CENTENARIO DE LEO MATIZ

 

Octavio Hernández Jiménez

 

En la historia de la fotografía colombiana, después de 1841 y durante unos 10 años, hubo un período de experimentación con base en los daguerrotipos del pintor Luis García Hevia y algunos fotógrafos espontáneos. Entre mediados del siglo XIX y comienzos del XX abundaron los estudios fotográficos de modelos inmóviles, modalidad en la que se destacó Melitón Rodríguez. A partir de entonces, se dio la versatilidad, la variedad temática y el punto de vista artístico en lo que sobresalieron Leo Matiz, Abdú Eljaiek, Sady González,  Carlos Caicedo,  Nereo, Hernán Díaz, Vicky Ospina y Andrés Hurtado, entre otros. Con sus obras, ellos confirmaron que la fotografía es arte.  

 

Leo (Leonardo) Matiz Espinoza nació en Aracataca (Magdalena), el 1 de abril de 1917, diez años antes que su paisano Gabriel José de la Concordia García Márquez. Los dos, desde niños, posando de quijotes, salieron a forjar el destino que aleteaba en sus mentes. El padre de Leo fue maltratado por los integrantes de uno de los bandos en el conflicto de las bananeras, cuando administraba unas fincas. Su hijo se entretenía cazando patos.

 

Leo estudió en Ciénaga, lo que representó un corte drástico entre la vida rural y la vida urbana. Pasó a Santa Marta. Unas tías que vivían en Bogotá quisieron que estudiara para sacerdote por lo que le arreglaron viaje a la capital. En el colegio religioso en donde estudió vio la primera cámara fotográfica de su vida. Lo primero que fotografió fue a sí mismo. Autofotografías.

• **Instrucciones**
**A.** Traduce al inglés esta oración del texto sobre Leo Matiz: "Leo estudió en Ciénaga, lo que representó un corte drástico entre la vida rural y la vida urbana."
**B.** Reproduce el fragmento del texto sobre Leo Matiz que comienza en las palabras "Leo estudió en"; detente después de "sí mismo. Autofotografías.".

• **Información mostrada**
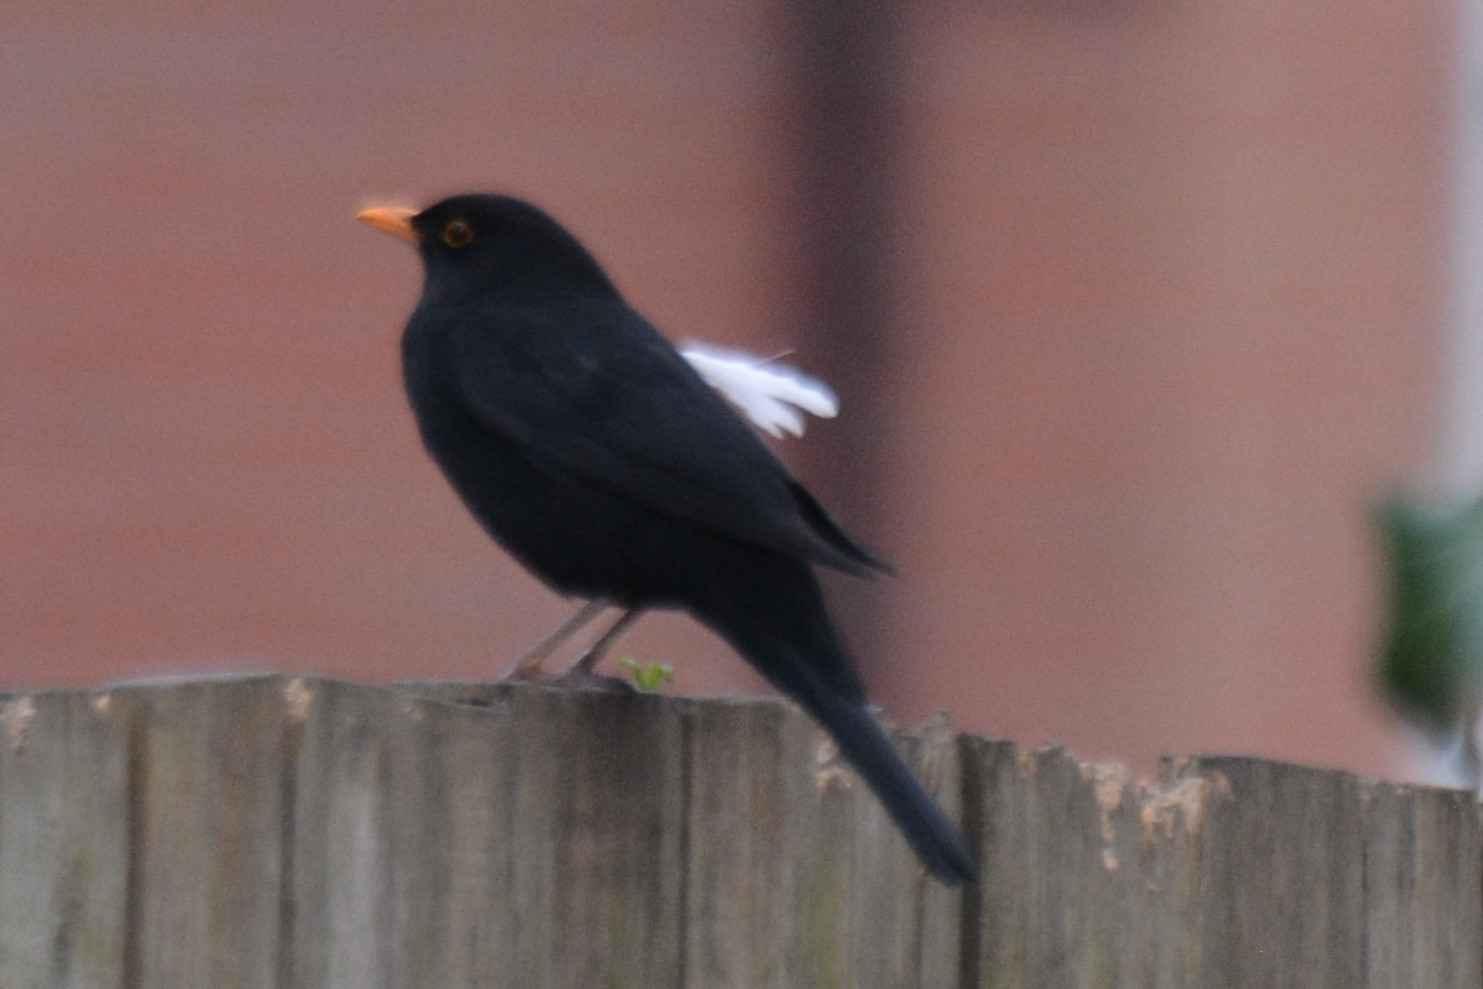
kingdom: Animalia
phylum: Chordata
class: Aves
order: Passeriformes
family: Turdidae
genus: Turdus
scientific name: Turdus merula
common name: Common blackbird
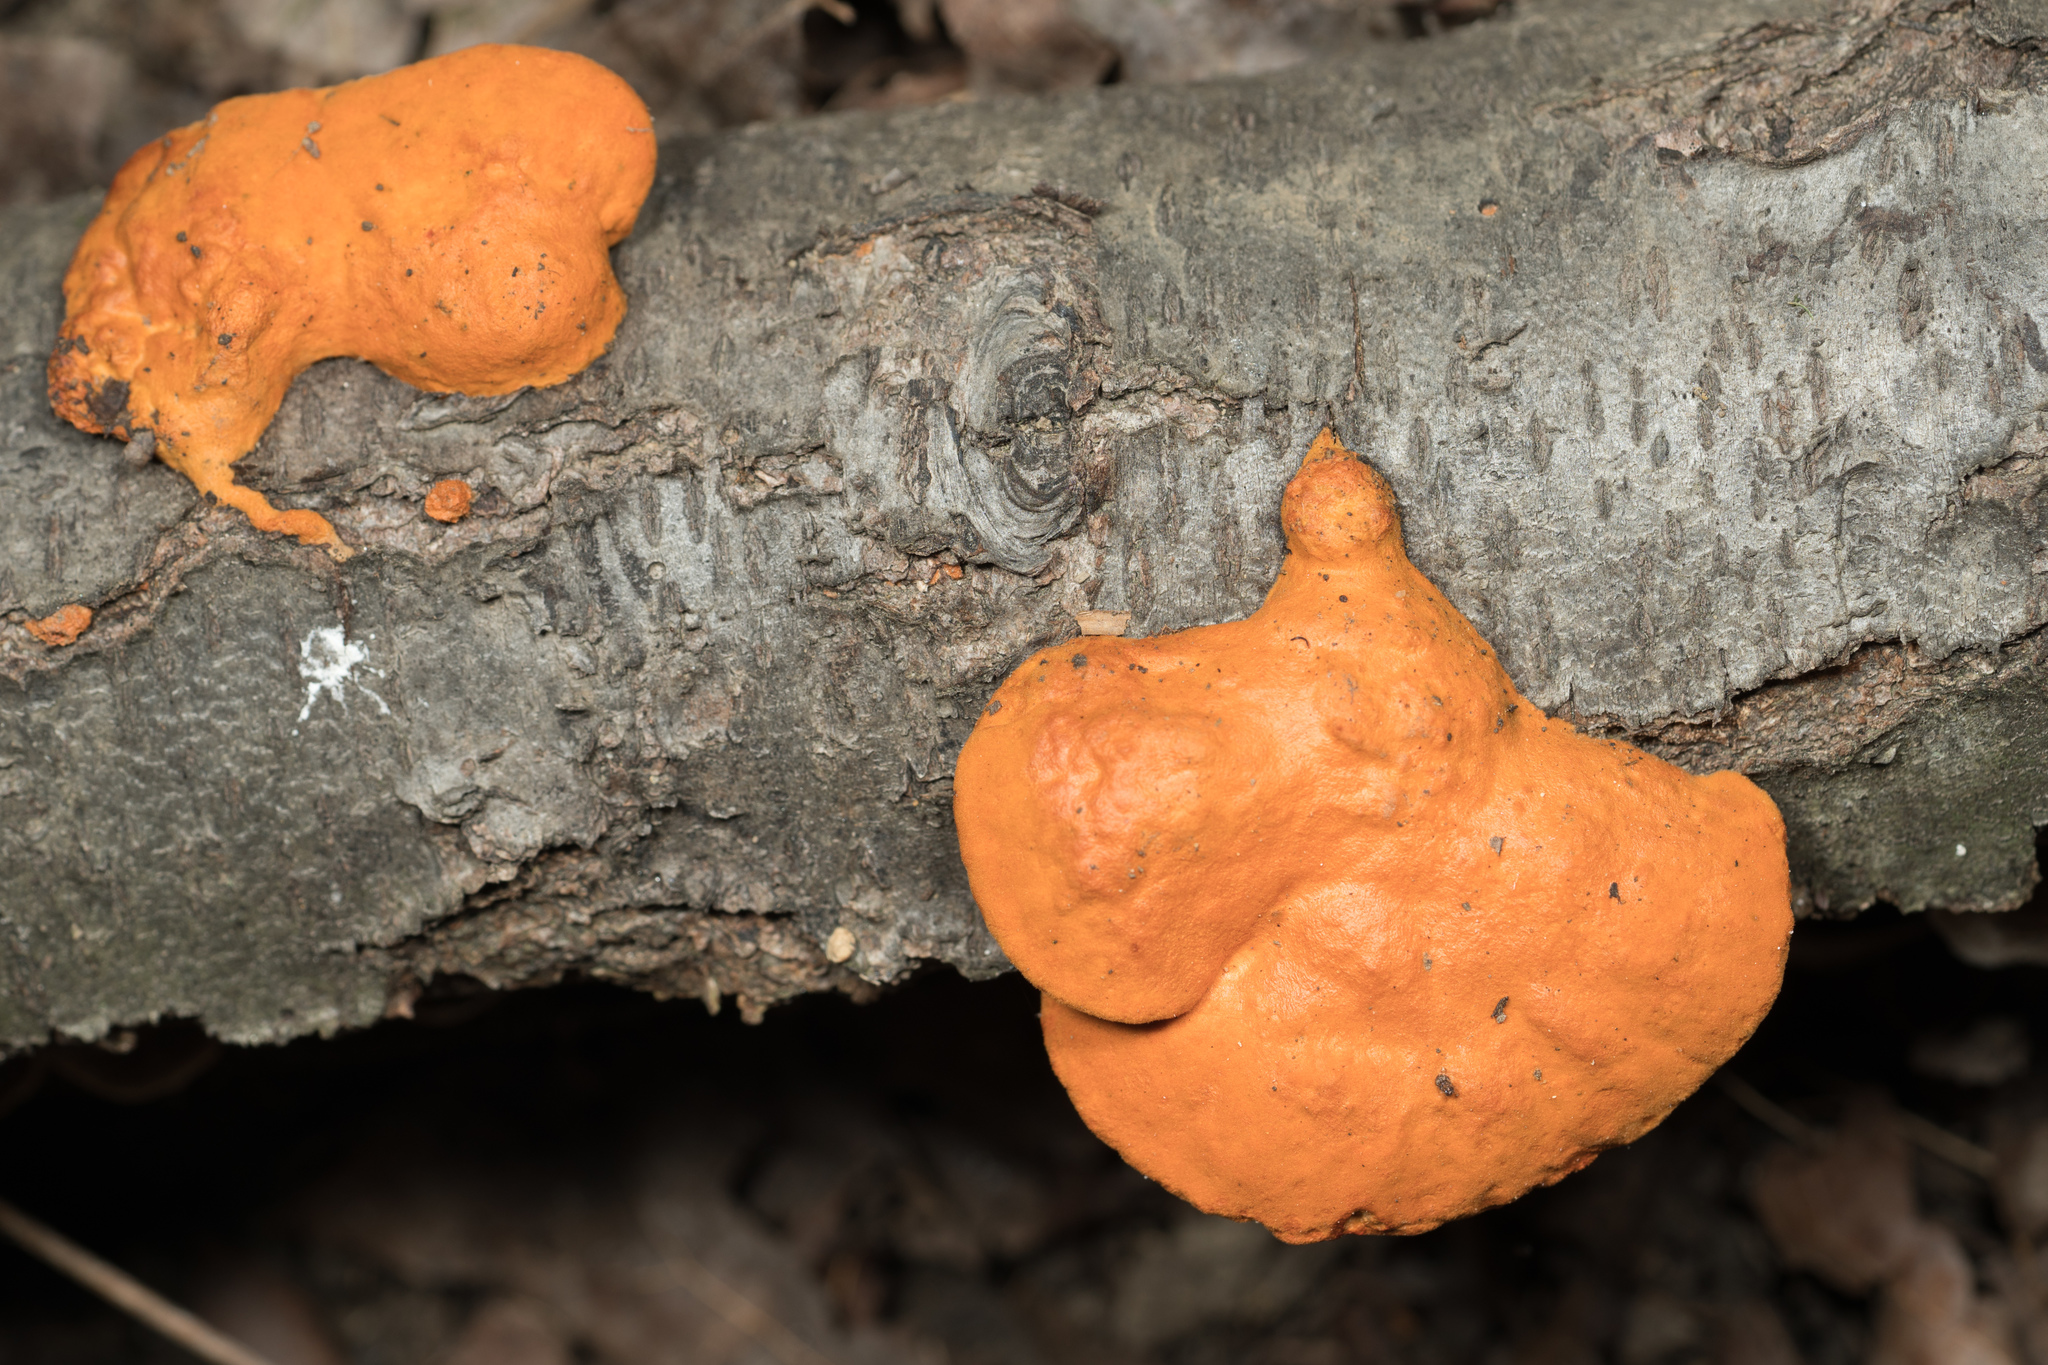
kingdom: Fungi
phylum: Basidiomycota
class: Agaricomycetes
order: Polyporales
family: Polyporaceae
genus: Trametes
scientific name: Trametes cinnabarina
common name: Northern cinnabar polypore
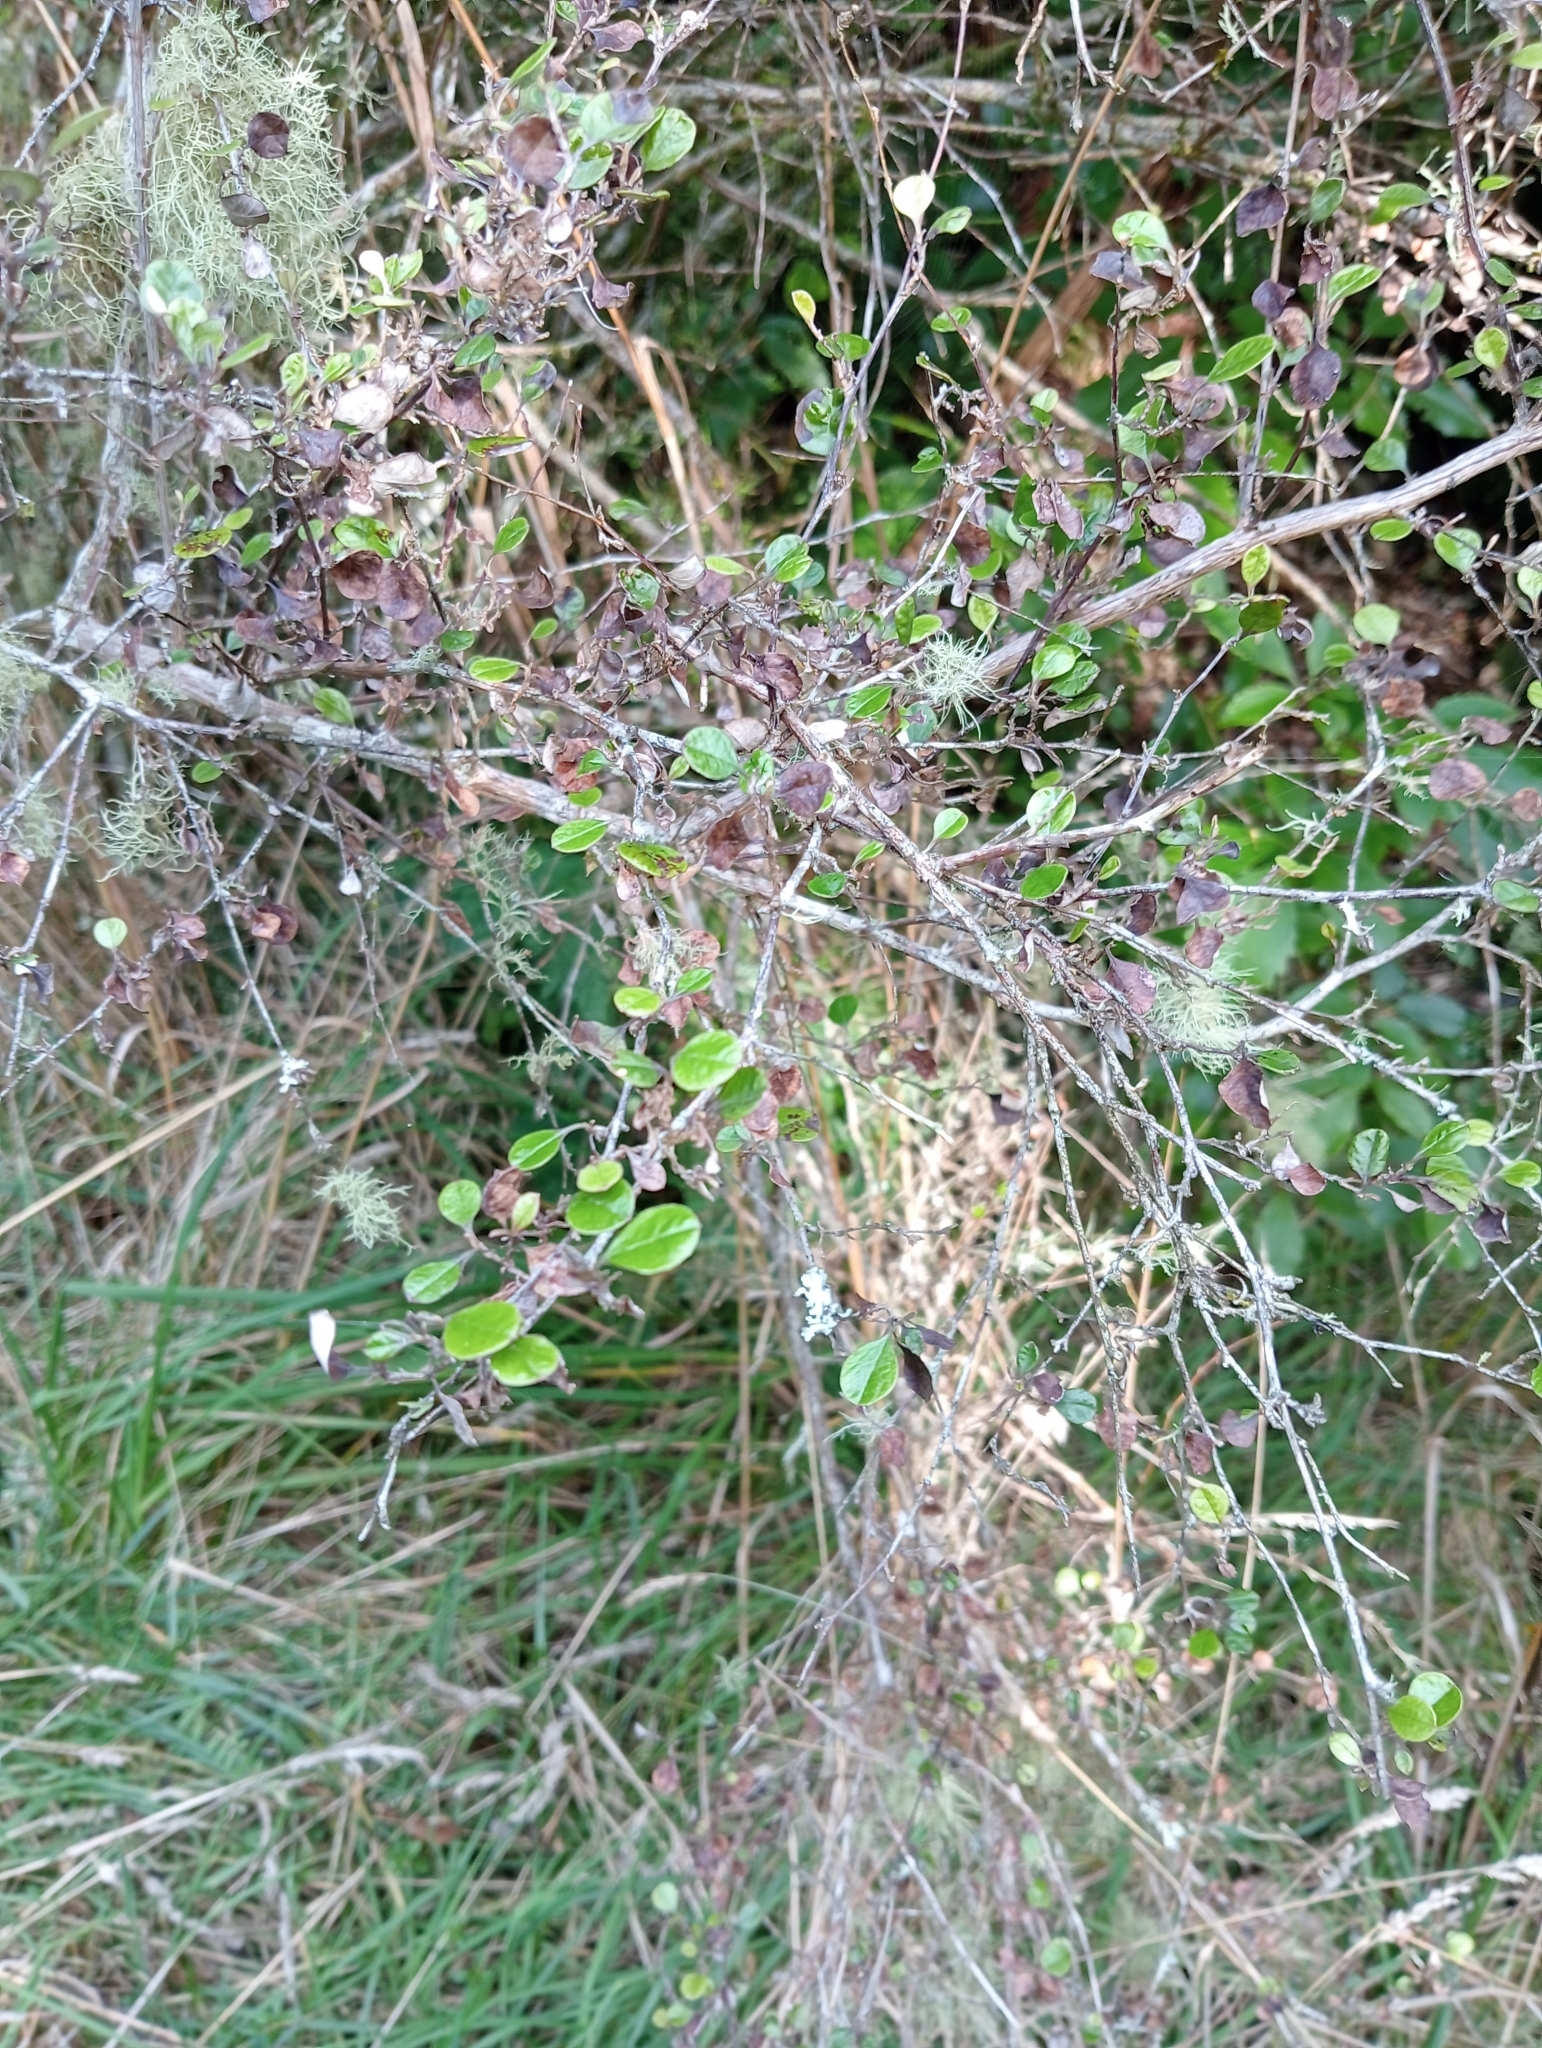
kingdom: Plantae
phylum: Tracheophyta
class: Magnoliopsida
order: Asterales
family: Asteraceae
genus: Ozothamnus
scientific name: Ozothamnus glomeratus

• **Soluciones del ejercicio**
**A.** Leo studied in Ciénaga, which represented a drastic break between rural life and urban life.

**B.**
Leo estudió en Ciénaga, lo que representó un corte drástico entre la vida rural y la vida urbana. Pasó a Santa Marta. Unas tías que vivían en Bogotá quisieron que estudiara para sacerdote por lo que le arreglaron viaje a la capital. En el colegio religioso en donde estudió vio la primera cámara fotográfica de su vida. Lo primero que fotografió fue a sí mismo. Autofotografías.